The state of Hesse features a dense landscape of universities and research institutes. The 14 state universities (five universities, five universities of applied sciences, three art colleges and the Geisenheim University of Applied Sciences as a new type of university) and numerous non-university research institutions (including six Max Planck Institutes) form a dynamic environment for science and innovation. Hesse’s universities are highly autonomous. Reliable funding means they are able to optimise this autonomy for quality assurance and quality enhancement in research and teaching. To this end, through the Hessian Higher Education Pact 2021–2025, the state government has agreed on a 4% annual increase in the basic funding of higher education institutions up to and including 2025. In order to further increase their profiling and strategic capability, which are key success factors for the activities of higher education institutions, a broad strategy process was recently initiated at all Hessian universities with the participation of high-calibre national and international experts. A separate profiling budget supports the implementation of the strategy concepts. Hesse already has national and international visibility in research and is competitive in many fields, such as artificial intelligence, cybersecurity, cancer research, energy systems, and social conflict and transformation processes. An outstanding example of basic research at non-university institutes is the international accelerator facility FAIR. In the future, around 3,000 scientists will provide new insights into the structure of matter and the evolution of the universe. Cooperation between universities and non-university institutes will be boosted to further expand the performance of cutting-edge research in Hesse. New initiatives are also being specifically funded through Hesse’s own research funding programme, the State Initiative for the Development of Scientific and Economic Excellence (LOEWE). The LOEWE programme has recently undergone comprehensive conceptual expansion. Its budget will be increased to 100 million euros per year by 2025. Among other things, a new funding line was introduced to attract top national and international scientists to Hesse. The budget also established a funding line to provide targeted support for particularly innovative and high-risk research.

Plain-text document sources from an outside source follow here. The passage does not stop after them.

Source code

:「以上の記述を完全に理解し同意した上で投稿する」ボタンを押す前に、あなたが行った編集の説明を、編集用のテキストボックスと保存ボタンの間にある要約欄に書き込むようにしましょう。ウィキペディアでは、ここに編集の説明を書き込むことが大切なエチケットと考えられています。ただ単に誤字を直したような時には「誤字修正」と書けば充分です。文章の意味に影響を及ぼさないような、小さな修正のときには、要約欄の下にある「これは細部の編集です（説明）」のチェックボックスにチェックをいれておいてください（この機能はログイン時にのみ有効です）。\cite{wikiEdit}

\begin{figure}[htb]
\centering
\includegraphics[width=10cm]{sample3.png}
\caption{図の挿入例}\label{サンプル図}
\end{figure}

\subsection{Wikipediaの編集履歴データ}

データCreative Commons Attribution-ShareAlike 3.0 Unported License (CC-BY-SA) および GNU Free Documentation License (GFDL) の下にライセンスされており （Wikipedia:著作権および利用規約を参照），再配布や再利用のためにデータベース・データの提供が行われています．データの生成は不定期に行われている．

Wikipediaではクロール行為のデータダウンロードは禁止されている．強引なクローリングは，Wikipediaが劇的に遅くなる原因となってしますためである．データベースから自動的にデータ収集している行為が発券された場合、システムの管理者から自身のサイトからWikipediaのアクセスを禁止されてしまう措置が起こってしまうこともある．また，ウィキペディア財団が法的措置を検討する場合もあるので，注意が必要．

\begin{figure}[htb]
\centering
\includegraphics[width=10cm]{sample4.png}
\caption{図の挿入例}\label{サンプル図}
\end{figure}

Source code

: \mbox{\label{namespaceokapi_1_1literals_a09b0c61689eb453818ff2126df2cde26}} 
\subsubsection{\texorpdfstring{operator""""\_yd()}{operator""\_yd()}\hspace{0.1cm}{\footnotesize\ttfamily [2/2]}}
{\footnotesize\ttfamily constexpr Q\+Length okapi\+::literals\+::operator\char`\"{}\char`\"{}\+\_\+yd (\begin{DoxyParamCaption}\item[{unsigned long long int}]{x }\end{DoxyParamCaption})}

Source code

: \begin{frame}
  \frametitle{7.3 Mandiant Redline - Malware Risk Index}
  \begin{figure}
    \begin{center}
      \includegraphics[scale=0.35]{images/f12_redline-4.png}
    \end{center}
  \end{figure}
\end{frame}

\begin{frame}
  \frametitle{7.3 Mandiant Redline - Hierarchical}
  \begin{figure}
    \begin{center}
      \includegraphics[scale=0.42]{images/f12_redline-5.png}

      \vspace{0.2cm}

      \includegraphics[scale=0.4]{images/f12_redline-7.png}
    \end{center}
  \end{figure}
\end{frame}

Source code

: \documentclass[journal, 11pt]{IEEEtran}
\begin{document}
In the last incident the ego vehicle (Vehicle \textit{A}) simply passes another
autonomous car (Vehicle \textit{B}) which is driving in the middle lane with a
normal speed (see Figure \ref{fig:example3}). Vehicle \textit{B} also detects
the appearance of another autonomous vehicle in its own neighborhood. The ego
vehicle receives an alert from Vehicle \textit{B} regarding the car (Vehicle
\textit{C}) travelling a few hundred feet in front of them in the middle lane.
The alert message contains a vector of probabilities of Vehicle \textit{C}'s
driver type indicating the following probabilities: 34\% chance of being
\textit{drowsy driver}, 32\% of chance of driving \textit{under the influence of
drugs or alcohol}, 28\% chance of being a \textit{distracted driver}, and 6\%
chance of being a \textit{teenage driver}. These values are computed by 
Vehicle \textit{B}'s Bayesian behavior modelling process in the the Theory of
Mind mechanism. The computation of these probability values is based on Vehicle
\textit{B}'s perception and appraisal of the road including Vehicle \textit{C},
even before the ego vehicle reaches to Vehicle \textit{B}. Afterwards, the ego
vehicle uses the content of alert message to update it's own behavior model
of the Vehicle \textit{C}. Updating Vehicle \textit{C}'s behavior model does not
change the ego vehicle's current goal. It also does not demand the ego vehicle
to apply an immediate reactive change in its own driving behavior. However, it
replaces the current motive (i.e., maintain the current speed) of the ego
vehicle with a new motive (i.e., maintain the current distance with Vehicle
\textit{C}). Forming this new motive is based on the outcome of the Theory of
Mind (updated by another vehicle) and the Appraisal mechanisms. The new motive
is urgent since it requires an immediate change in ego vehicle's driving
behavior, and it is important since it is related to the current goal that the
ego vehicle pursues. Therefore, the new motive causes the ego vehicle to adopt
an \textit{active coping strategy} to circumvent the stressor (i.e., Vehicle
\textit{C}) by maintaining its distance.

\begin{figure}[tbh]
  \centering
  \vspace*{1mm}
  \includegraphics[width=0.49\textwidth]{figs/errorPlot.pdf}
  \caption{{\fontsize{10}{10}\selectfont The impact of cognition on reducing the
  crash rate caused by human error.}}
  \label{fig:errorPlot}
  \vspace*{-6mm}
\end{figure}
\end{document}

Another hallmark of Hesse’s science policy is the targeted promotion of research at universities of applied sciences (HAWs). The state is currently fostering the expansion of its own non-professorial academic staff. In addition, universities of applied sciences have had the independent right to award doctorates in research-intensive subject areas since 2016. The first four doctoral centres at Hessian universities of applied sciences are currently under evaluation. The focus of activities has also shifted to improving the supervision ratio, for instance by creating 300 new W-grade professorships at Hesse’s universities. Hesse also supports the quality of higher education and teaching through its own funding programme. Major impetus is also being given to digitalisation – for example through the Hessian Digital Pact for Higher Education. In this case, the state is supporting the universities by providing 112 million euros to advance digitalisation in the areas of research, education, administration, digital infrastructure, information management, and governance. This has become even more important as a result of the COVID-19 pandemic.
The Hessian Centre for Artificial Intelligence, for which Hesse has earmarked 38 million euros, deserves special mention in this context: hessian.AI bundles together the AI expertise of 13 Hessian universities and stands for excellent research, promotion of young talent and the transfer of knowledge to the private sector and civil society.